DOCUMENT TEXT:
Nigeria’s silent crisis

Completed

In northeastern Nigeria, the ongoing conflict between Boko Haram and the Nigerian military has resulted in a deadly combination of desperate living conditions, malnutrition, disease and widespread displacement. It is estimated that 2.1 million people have already fled the areas of fighting and at least 1.9 million remain displaced within the country. They seek refuge in towns or camps controlled by the military and are entirely reliant on the outside world for their survival.

Duration
2017-2018
Focus area
Emergency Response
country
Nigeria
partner
Médecins Sans Frontières

Context

Nigeria has seen a deterioration in the security situation of the Lake Chad region since 2009, when Boko Haram radicalized and took up arms, gaining significant ground in northeastern regions and Borno, Yobe and Adamawa States in particular.

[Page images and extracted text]
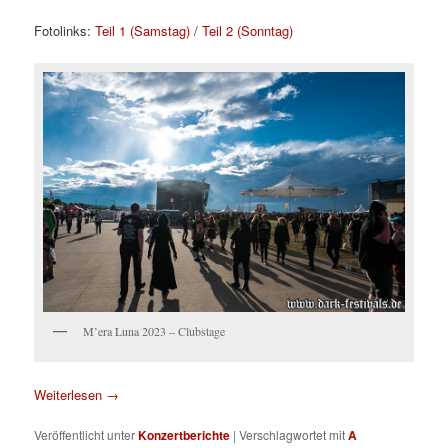
Fotolinks:
Teil 1 (Samstag)
/
Teil 2 (Sonntag)
M’era Luna 2023 – Clubstage
Weiterlesen
→
Veröffentlicht unter
Konzertberichte
|
Verschlagwortet mit
A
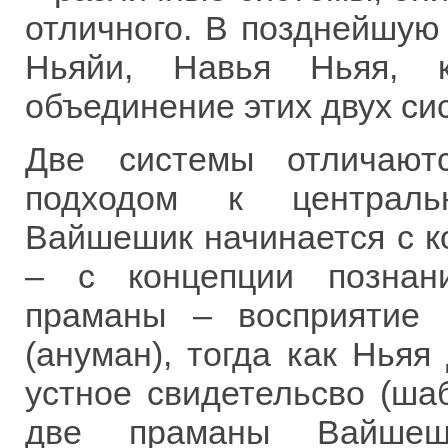
отличного. В позднейшую
Ньяйи, Навья Ньяя, к
объединение этих двух си
Две системы отличают
подходом к централь
Вайшешик начинается с ко
– с концепции познан
праманы – восприятие 
(ануман), тогда как Нья
устное свидетельсво (шаб
две праманы Вайшеш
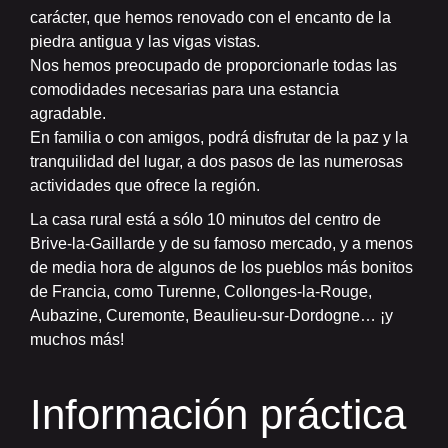
carácter, que hemos renovado con el encanto de la
piedra antigua y las vigas vistas.
Nos hemos preocupado de proporcionarle todas las
comodidades necesarias para una estancia
agradable.
En familia o con amigos, podrá disfrutar de la paz y la
tranquilidad del lugar, a dos pasos de las numerosas
actividades que ofrece la región.
La casa rural está a sólo 10 minutos del centro de
Brive-la-Gaillarde y de su famoso mercado, y a menos
de media hora de algunos de los pueblos más bonitos
de Francia, como Turenne, Collonges-la-Rouge,
Aubazine, Curemonte, Beaulieu-sur-Dordogne… ¡y
muchos más!
Información práctica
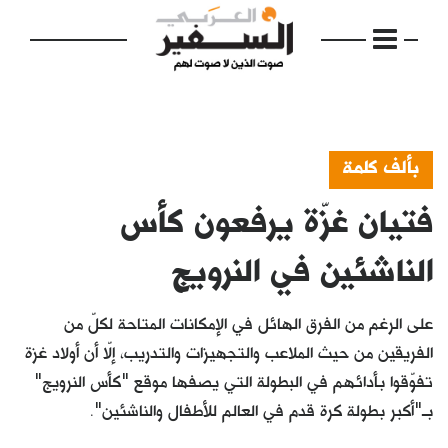
بألف كلمة
فتيان غزّة يرفعون كأس
الرئيسية
مواضيع
الناشئين في النرويج
إفتتاحية
على الرغم من الفرق الهائل في الإمكانات المتاحة لكلّ من
فكرة
الفريقين من حيث الملاعب والتجهيزات والتدريب، إلّا أن أولاد غزة
تفوّقوا بأدائهم في البطولة التي يصفها موقع "كأس النرويج"
دفاتر
بـ"أكبر بطولة كرة قدم في العالم للأطفال والناشئين".
بالصورة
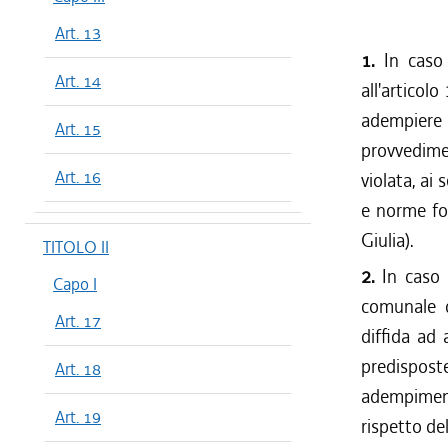
Art. 13
1.
In caso 
Art. 14
all'articol
adempiere 
Art. 15
provvedimen
Art. 16
violata, ai s
e norme fo
Giulia).
TITOLO II
2.
In caso 
Capo I
comunale di
Art. 17
diffida ad
predispost
Art. 18
adempimento
Art. 19
rispetto de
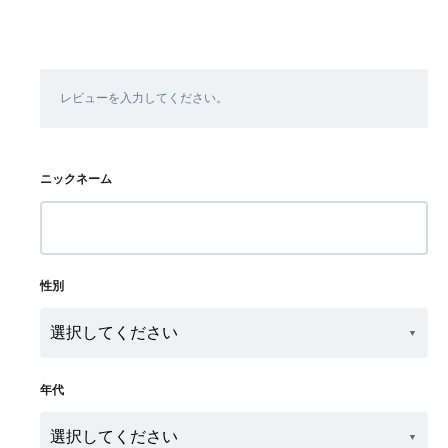
レビューを入力してください。
ニックネーム
性別
年代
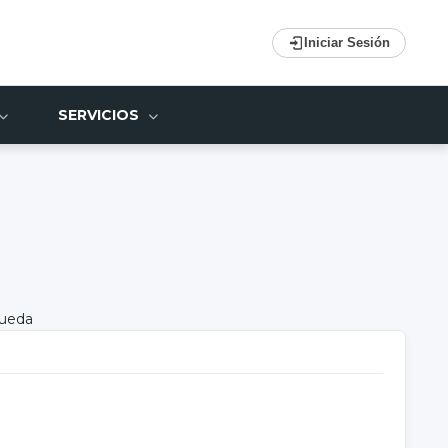
Iniciar Sesión
SERVICIOS
queda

HOW TO COMPLETE THIS TASK:
Can you reproduce, word for word, the part of the text on Nigeria's silent crisis that opens with the words containing "Nigeria has seen" and closes with "States in particular."?

SOLUTION FOR THIS PROBLEM:
Nigeria has seen a deterioration in the security situation of the Lake Chad region since 2009, when Boko Haram radicalized and took up arms, gaining significant ground in northeastern regions and Borno, Yobe and Adamawa States in particular.